Start of MATERIAL TO PROCESS

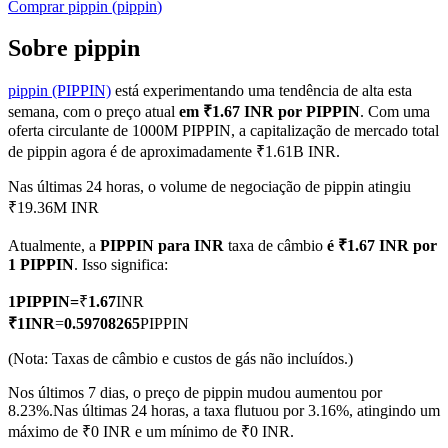
Comprar
pippin
(
pippin
)
Sobre pippin
pippin (PIPPIN)
está experimentando uma tendência de alta esta
Futuros COIN-M
semana, com o preço atual
em ₹1.67 INR por PIPPIN
. Com uma
Futuros de criptomoeda
oferta circulante de 1000M PIPPIN, a capitalização de mercado total
de pippin agora é de aproximadamente ₹1.61B INR.
Nas últimas 24 horas, o volume de negociação de pippin atingiu
TradFi
₹19.36M INR
Derivativos de ações, câmbio, metais preciosos e commodities
Atualmente, a
PIPPIN para INR
taxa de câmbio
é ₹1.67 INR por
1 PIPPIN
. Isso significa:
1
PIPPIN
=
₹
1.67
INR
₹
1
INR
=
0.59708265
PIPPIN
(Nota: Taxas de câmbio e custos de gás não incluídos.)
Nos últimos 7 dias, o preço de pippin mudou aumentou por
8.23%.
Nas últimas 24 horas, a taxa flutuou por 3.16%, atingindo um
máximo de ₹0 INR e um mínimo de ₹0 INR.
Futuros de USDC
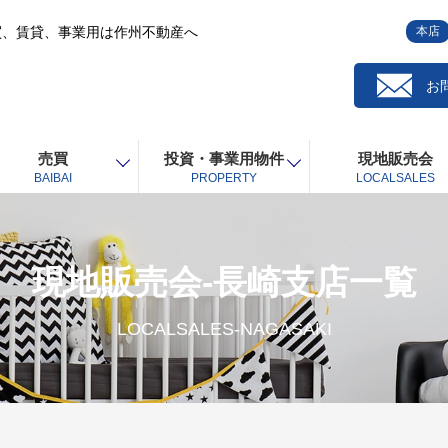
買、賃貸、事業用は作州不動産へ
本店
お
売買
投資・事業用物件
現地販売会
BAIBAI
PROPERTY
LOCALSALES
現地販売会-長崎支店一覧
LOCALSALES-NAGASAKI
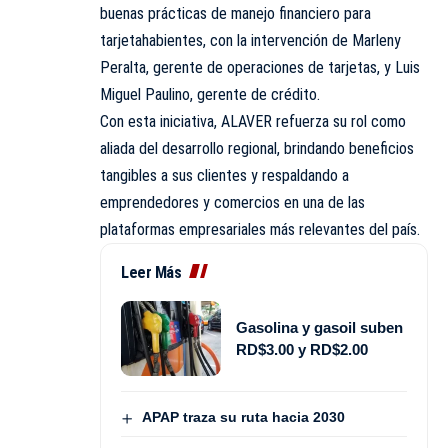
buenas prácticas de manejo financiero para
tarjetahabientes, con la intervención de Marleny
Peralta, gerente de operaciones de tarjetas, y Luis
Miguel Paulino, gerente de crédito.
Con esta iniciativa, ALAVER refuerza su rol como
aliada del desarrollo regional, brindando beneficios
tangibles a sus clientes y respaldando a
emprendedores y comercios en una de las
plataformas empresariales más relevantes del país.
Leer Más
Gasolina y gasoil suben
RD$3.00 y RD$2.00
APAP traza su ruta hacia 2030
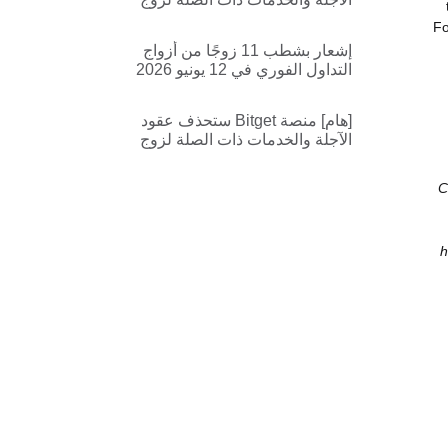
التداول TONUSDT,TONUSDC
Fo
إشعار بشطب 11 زوجًا من أزواج
التداول الفوري في 12 يونيو 2026
[هام] منصة Bitget ستحذف عقود
الآجلة والخدمات ذات الصلة لزوج
التداول AIGENSYNUSDT
C
h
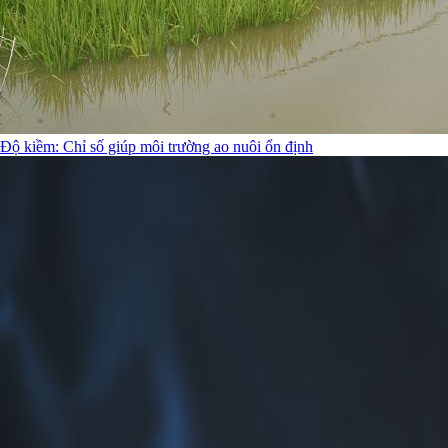
Độ kiềm: Chỉ số giúp môi trường ao nuôi ổn định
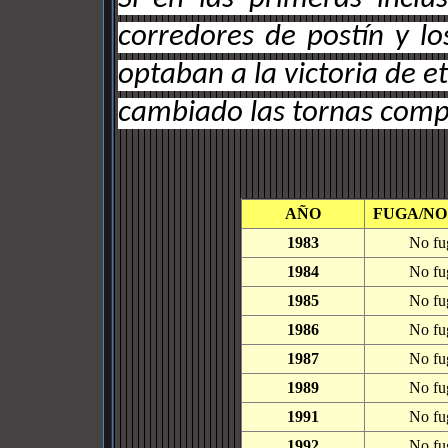
corredores de postín y lo
optaban a la victoria de e
cambiado las tornas com
AÑO
FUGA/NO
1983
No fu
1984
No fu
1985
No fu
1986
No fu
1987
No fu
1989
No fu
1991
No fu
1992
No fu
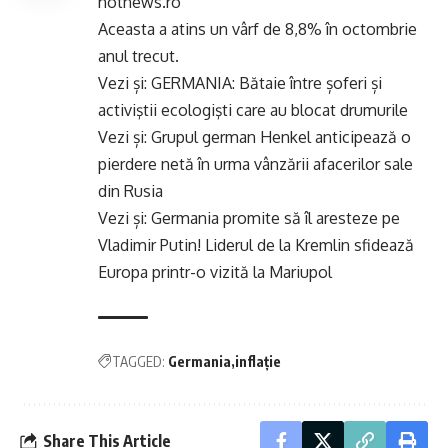
hotnews.ro
Aceasta a atins un vârf de 8,8% în octombrie
anul trecut.
Vezi și:
GERMANIA: Bătaie între șoferi și
activiştii ecologişti care au blocat drumurile
Vezi și:
Grupul german Henkel anticipează o
pierdere netă în urma vânzării afacerilor sale
din Rusia
Vezi și:
Germania promite să îl aresteze pe
Vladimir Putin! Liderul de la Kremlin sfidează
Europa printr-o vizită la Mariupol
TAGGED:
Germania
inflație
Share This Article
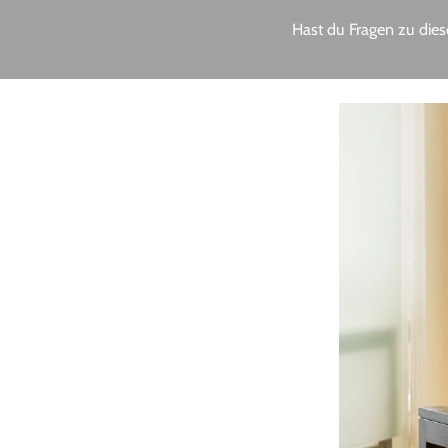
Hast du Fragen zu dies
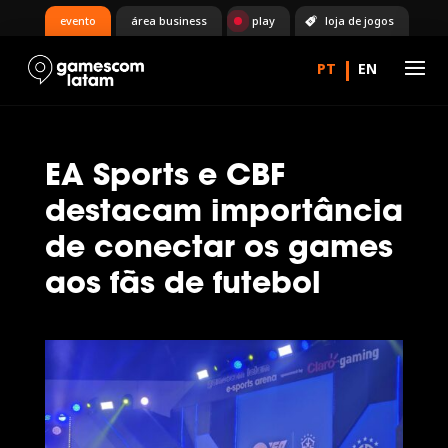
evento
área business
play
loja de jogos
EA Sports e CBF
destacam importância
de conectar os games
aos fãs de futebol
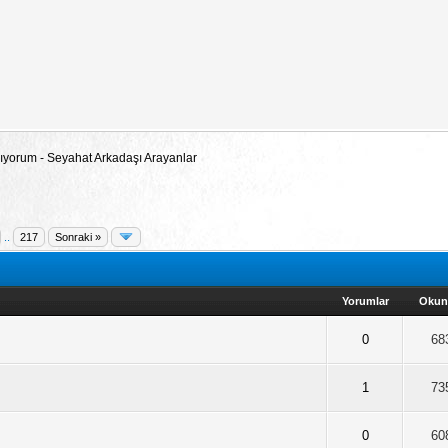
 Arıyorum - Seyahat Arkadaşı Arayanlar
..
217
Sonraki »
Yorumlar
Oku
Ortalama 0 Oy Verilmiş
2
3
4
5
0
68
 Ortalama 1 Oy Verilmiş
2
3
4
5
1
73
Ortalama 0 Oy Verilmiş
2
3
4
5
0
60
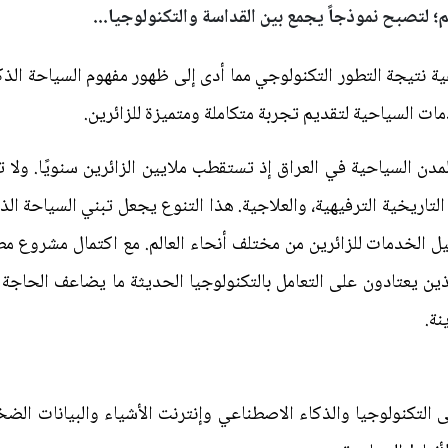
لم؛ لتصبح نموذجاً يجمع بين القداسة والتكنولوجيا...
ات السياحية لتقديم تجربة متكاملة ومتميزة للزائرين.
مدن السياحية في العراق إذ تستقطب ملايين الزائرين سنويًا. ولا ت
التاريخية الترفيهية، والعلاجية. هذا التنوع يجعل تبني السياحة ال
ل الخدمات للزائرين من مختلف أنحاء العالم. مع اكتمال مشروع مطا
ين يعتادون على التعامل بالتكنولوجيا الحديثة ما يضاعف الحاجة 
نة.
 التكنولوجيا والذكاء الاصطناعي وإنترنت الأشياء والبيانات ال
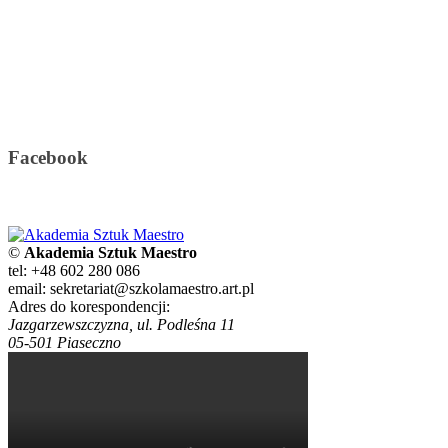
Facebook
©
Akademia Sztuk Maestro
tel: +48 602 280 086
email: sekretariat@szkolamaestro.art.pl
Adres do korespondencji:
Jazgarzewszczyzna, ul. Podleśna 11
05-501 Piaseczno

End of MATERIAL TO PROCESS

• **ABOUT THIS EXERCISE**
Write out the text read from all the items above as one numbered list, skipping any blank lines. Leave the pictures out of the answer.

• **WRITTEN SOLUTION**
1. Comprar
2. pippin
3. (
4. pippin
5. )
6. Sobre pippin
7. pippin (PIPPIN)
8. está experimentando uma tendência de alta esta
9. Futuros COIN-M
10. semana, com o preço atual
11. em ₹1.67 INR por PIPPIN
12. . Com uma
13. Futuros de criptomoeda
14. oferta circulante de 1000M PIPPIN, a capitalização de mercado total
15. de pippin agora é de aproximadamente ₹1.61B INR.
16. Nas últimas 24 horas, o volume de negociação de pippin atingiu
17. TradFi
18. ₹19.36M INR
19. Derivativos de ações, câmbio, metais preciosos e commodities
20. Atualmente, a
21. PIPPIN para INR
22. taxa de câmbio
23. é ₹1.67 INR por
24. 1 PIPPIN
25. . Isso significa:
26. 1
27. PIPPIN
28. =
29. ₹
30. 1.67
31. INR
32. ₹
33. 1
34. INR
35. =
36. 0.59708265
37. PIPPIN
38. (Nota: Taxas de câmbio e custos de gás não incluídos.)
39. Nos últimos 7 dias, o preço de pippin mudou aumentou por
40. 8.23%.
41. Nas últimas 24 horas, a taxa flutuou por 3.16%, atingindo um
42. máximo de ₹0 INR e um mínimo de ₹0 INR.
43. Futuros de USDC
44. 買、賃貸、事業用は作州不動産へ
45. 本店
46. お
47. 売買
48. 投資・事業用物件
49. 現地販売会
50. BAIBAI
51. PROPERTY
52. LOCALSALES
53. 現地販売会-長崎支店一覧
54. LOCALSALES-NAGASAKI
55. buenas prácticas de manejo financiero para
56. tarjetahabientes, con la intervención de Marleny
57. Peralta, gerente de operaciones de tarjetas, y Luis
58. Miguel Paulino, gerente de crédito.
59. Con esta iniciativa, ALAVER refuerza su rol como
60. aliada del desarrollo regional, brindando beneficios
61. tangibles a sus clientes y respaldando a
62. emprendedores y comercios en una de las
63. plataformas empresariales más relevantes del país.
64. Leer Más
65. Gasolina y gasoil suben
66. RD$3.00 y RD$2.00
67. APAP traza su ruta hacia 2030
68. التداول TONUSDT,TONUSDC
69. Fo
70. إشعار بشطب 11 زوجًا من أزواج
71. التداول الفوري في 12 يونيو 2026
72. [هام] منصة Bitget ستحذف عقود
73. الآجلة والخدمات ذات الصلة لزوج
74. التداول AIGENSYNUSDT
75. C
76. h
77. Độ kiềm: Chỉ số giúp môi trường ao nuôi ổn định
78. corredores de postín y lo
79. optaban a la victoria de e
80. cambiado las tornas com
81. AÑO
82. FUGA/NO
83. 1983
84. No fu
85. 1984
86. No fu
87. 1985
88. No fu
89. 1986
90. No fu
91. 1987
92. No fu
93. 1989
94. No fu
95. 1991
96. No fu
97. 1992
98. No fu
99. hotnews.ro
100. Aceasta a atins un vârf de 8,8% în octombrie
101. anul trecut.
102. Vezi și:
103. GERMANIA: Bătaie între șoferi și
104. activiştii ecologişti care au blocat drumurile
105. Vezi și:
106. Grupul german Henkel anticipează o
107. pierdere netă în urma vânzării afacerilor sale
108. din Rusia
109. Vezi și:
110. Germania promite să îl aresteze pe
111. Vladimir Putin! Liderul de la Kremlin sfidează
112. Europa printr-o vizită la Mariupol
113. TAGGED:
114. Germania
115. inflație
116. Share This Article
117. Hast du Fragen zu dies
118. evento
119. área business
120. play
121. loja de jogos
122. EA Sports e CBF
123. destacam importância
124. de conectar os games
125. aos fãs de futebol
126.  Arıyorum - Seyahat Arkadaşı Arayanlar
127. ..
128. 217
129. Sonraki »
130. Yorumlar
131. Oku
132. Ortalama 0 Oy Verilmiş
133. 2
134. 3
135. 4
136. 5
137. 0
138. 68
139.  Ortalama 1 Oy Verilmiş
140. 2
141. 3
142. 4
143. 5
144. 1
145. 73
146. Ortalama 0 Oy Verilmiş
147. 2
148. 3
149. 4
150. 5
151. 0
152. 60
153. لم؛ لتصبح نموذجاً يجمع بين القداسة والتكنولوجيا...
154. ات السياحية لتقديم تجربة متكاملة ومتميزة للزائرين.
155. مدن السياحية في العراق إذ تستقطب ملايين الزائرين سنويًا. ولا ت
156. التاريخية الترفيهية، والعلاجية. هذا التنوع يجعل تبني السياحة ال
157. ل الخدمات للزائرين من مختلف أنحاء العالم. مع اكتمال مشروع مطا
158. ين يعتادون على التعامل بالتكنولوجيا الحديثة ما يضاعف الحاجة 
159. نة.
160.  التكنولوجيا والذكاء الاصطناعي وإنترنت الأشياء والبيانات ال
161. Facebook
162. ©
163. Akademia Sztuk Maestro
164. tel: +48 602 280 086
165. email: sekretariat@szkolamaestro.art.pl
166. Adres do korespondencji:
167. Jazgarzewszczyzna, ul. Podleśna 11
168. 05-501 Piaseczno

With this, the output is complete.